TalkTyper was created with the aim of making voice dictation freely available to anyone who needed it. According to TalkTyper, it first became possible when Google added speech input functionality to its Chrome browser.
Once a user has loaded the TalkTyper website, they can click the microphone button and begin dictating. In addition to basic dictation, users can add basic punctuation by using commands like "period", "question mark" and "new paragraph".
If they are happy with the resulting text, they can add it to their saved text pad. Having finished their dictation, the user is able to add symbols, copy the text, print it, send it to Twitter, send it via an email or translate it into a different language.
Windows, Google, Compadre Interact, Sonic Extractor
Microsoft Windows Speech Recognition
Many people won't realise this, but Microsoft has been building native speech recognition software into Windows for some time. Although the functionality existed previously, it has been more fully integrated since Vista under the guise of Windows Speech Recognition.

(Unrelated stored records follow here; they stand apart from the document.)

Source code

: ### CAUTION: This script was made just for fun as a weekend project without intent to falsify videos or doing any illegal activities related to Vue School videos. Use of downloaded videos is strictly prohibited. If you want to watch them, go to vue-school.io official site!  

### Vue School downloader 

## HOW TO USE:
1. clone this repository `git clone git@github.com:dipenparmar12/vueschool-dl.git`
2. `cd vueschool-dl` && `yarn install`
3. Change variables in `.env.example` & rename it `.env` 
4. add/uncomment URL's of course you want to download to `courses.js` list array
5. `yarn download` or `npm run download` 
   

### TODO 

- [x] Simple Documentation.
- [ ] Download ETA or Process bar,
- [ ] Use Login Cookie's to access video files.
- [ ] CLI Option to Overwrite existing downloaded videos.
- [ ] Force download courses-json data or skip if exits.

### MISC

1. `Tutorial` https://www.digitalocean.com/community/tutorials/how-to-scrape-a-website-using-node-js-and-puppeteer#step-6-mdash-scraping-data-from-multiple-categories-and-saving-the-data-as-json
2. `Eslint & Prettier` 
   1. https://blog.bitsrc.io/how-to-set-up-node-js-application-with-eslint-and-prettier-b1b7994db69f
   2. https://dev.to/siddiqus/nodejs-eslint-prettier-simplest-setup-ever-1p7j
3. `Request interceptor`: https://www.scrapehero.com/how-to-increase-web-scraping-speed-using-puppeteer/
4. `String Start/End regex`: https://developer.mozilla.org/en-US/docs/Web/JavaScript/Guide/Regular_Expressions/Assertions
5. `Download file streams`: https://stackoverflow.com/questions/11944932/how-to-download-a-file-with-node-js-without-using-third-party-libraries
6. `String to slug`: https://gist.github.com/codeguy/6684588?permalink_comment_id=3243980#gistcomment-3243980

Windows Speech Recognition can be used to both control a computer with voice commands and dictate text. A short setup process is required in order to calibrate the user's microphone, and the software can be trained to better understand a user's speech by creating a voice profile that it uses to recognise the individual.
Windows Speech Recognition can be used to give a number of common commands such as opening specific applications, scrolling in any direction and switching between open programs. The software can be used in conjunction with programs such as browsers. Its dictation functionality can be used with word processing applications or, for example, when filling out forms online.
The software is compatible with English, French, Spanish, German, Japanese, Simplified Chinese, and Traditional Chinese.
Google Voice Search
As well as being available on its Android mobile devices, Google's Voice Search functionality can now also be used direct from its Chrome browser and as a Windows 8 application. Users may find it quicker or just preferential to use voice commands when searching, or it may be necessary for accessibility.
Most Google Voice Search requests will simply take you to a list of results, but certain requests will have Google speak back a direct answer to you. Examples include, "What's the weather like?" and "What is $100 in pounds?"
In addition to Voice Search, it has also been reported that Google will be bringing voice input to Google Docs. There's no word on whether it will allow users to give commands or just dictate, but the additional functionality will mean that an increasing number of Google tools can be controlled with speech input.
SpeechGear Compadre Interact
SpeechGear was founded in 2001 and focuses on translating languages instantly for what people say, hear, read, write or type. Its Compadre product suite has a variety of uses, including translating documents. Compadre Interact, however, is used for providing instant translation of spoken conversations.
Interact allows users to say something out loud and have it spoken back in another language. Likewise, something spoken in a foreign language can be translated and spoken back in English. SpeechGear says that translation is instant, so there is no need to wait in order to hear something repeated back. The software also transcribes conversations automatically.
Digital Syphon Sonic Extractor
Digital Syphon's Sonic Extractor allows users to make automated transcriptions from any audio source. Users can simply input source content, such as a YouTube video link, and the software will analyse and transcribe the content. According to Digital Syphon, the software can be configured to work with most European and Asian languages, and up to 16 hours of content can be transcribed in an hour.